The Fair Labor Standards Act requires that nearly every employee be paid time-and-a-half for working more than 40 hours a week—but certain salaried workers can be exempted if they qualify as an “executive, administrator, or professional.” Because who qualifies as an executive can be tricky to determine, the law also sets a bright-line salary threshold, so that low-paid workers can't be stuck working long hours without overtime simply because they have some managerial duties. When the threshold was updated in 1975, more than 60 percent of full-time salaried workers were under the threshold and thus automatically qualified for overtime. But the threshold has never been adequately updated since that time, and by 2016, the share of full-time salary workers covered had dropped to less than 7 percent. Over the course of 40 years, a once-standard provision that protected middle class workers from having to put in long hours for no extra pay had all but disappeared.
The 2016 rule would have increased the threshold from $23,660 to $47,476 and indexed it to wage growth going forward. This change was by no means overly expansive; the only reason it was a big increase is because it had not been appropriately updated in the preceding 41 years. Only 33 percent of salaried workers would have been covered under the 2016 rule—far fewer than had been covered historically. If the threshold had simply been adjusted for inflation since 1975, today it would be over $55,000.
Business trade associations and Republican-led states challenged the rule in court, and at the end of 2016, a Texas district court judge overturned it in a ruling that even conservatives agreed went too far. But the Trump administration declined to defend the 2016 threshold, and today the overtime threshold continues to languish at just under $24,000 a year.
Now, the Trump administration is close to publishing a new proposal that would dramatically weaken it. Bloomberg is reporting that, despite the steps taken to finalize the 2016 rule and the fact that the threshold is well within historical norms, the Trump administration is about to publish a rule with a dramatically lower cutoff, at around $35,000 a year for a full-year worker.
A preliminary calculation suggests well over half of the workers who would have gotten new or strengthened overtime protections under the 2016 rule would be left behind by Trump administration rule.
The 2016 rule was the result of an exhaustive process spanning more than two years. During this period, the Department of Labor met with more than 200 organizations on all sides of the issue and reviewed and incorporated input from more than a quarter-million public comments. After this rigorous, evenhanded process, the department arrived at an economically sound rule that represented an appropriate update to our labor laws.

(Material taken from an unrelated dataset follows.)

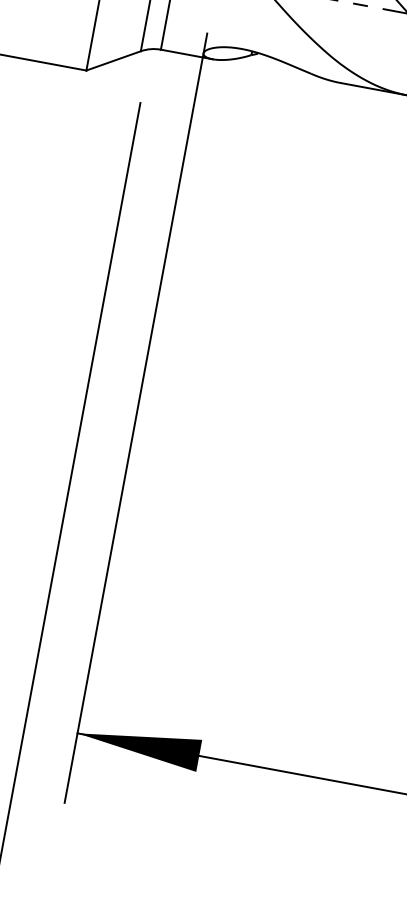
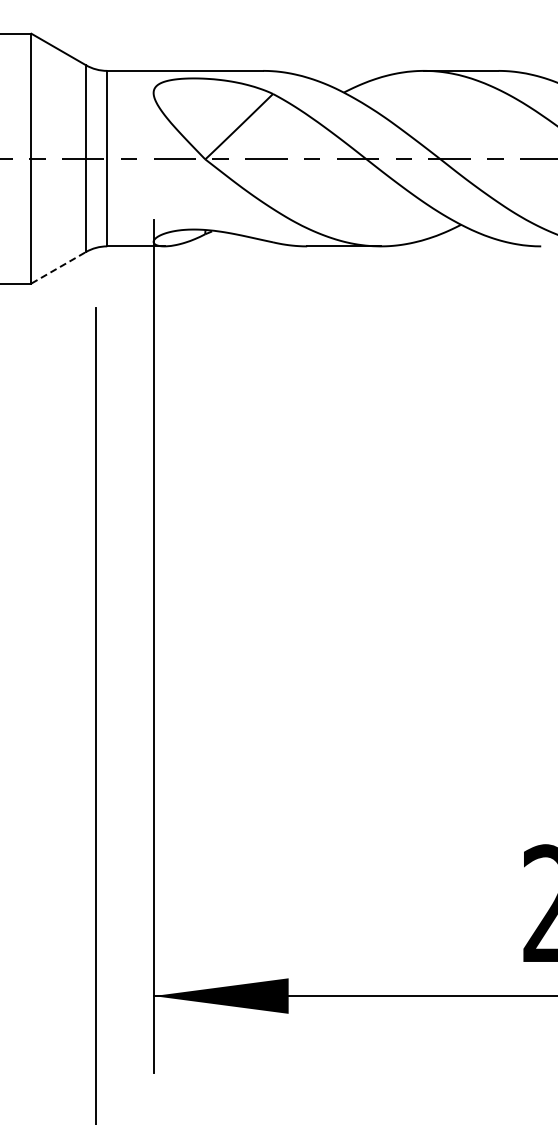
line: (114, 60) -> (59, 267), solid -> dashed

I know, because I was the Labor Department's chief economist at the time.
In order to justify a new rule, DOL will have to explain why the previous, painstaking rulemaking effort was inadequate. If it's unable to do so, its new rule will not hold up to a legal challenge. Luckily there is an easy way around this—the Trump administration should defend and implement the 2016 rule, and give millions of middle-class workers a badly needed raise.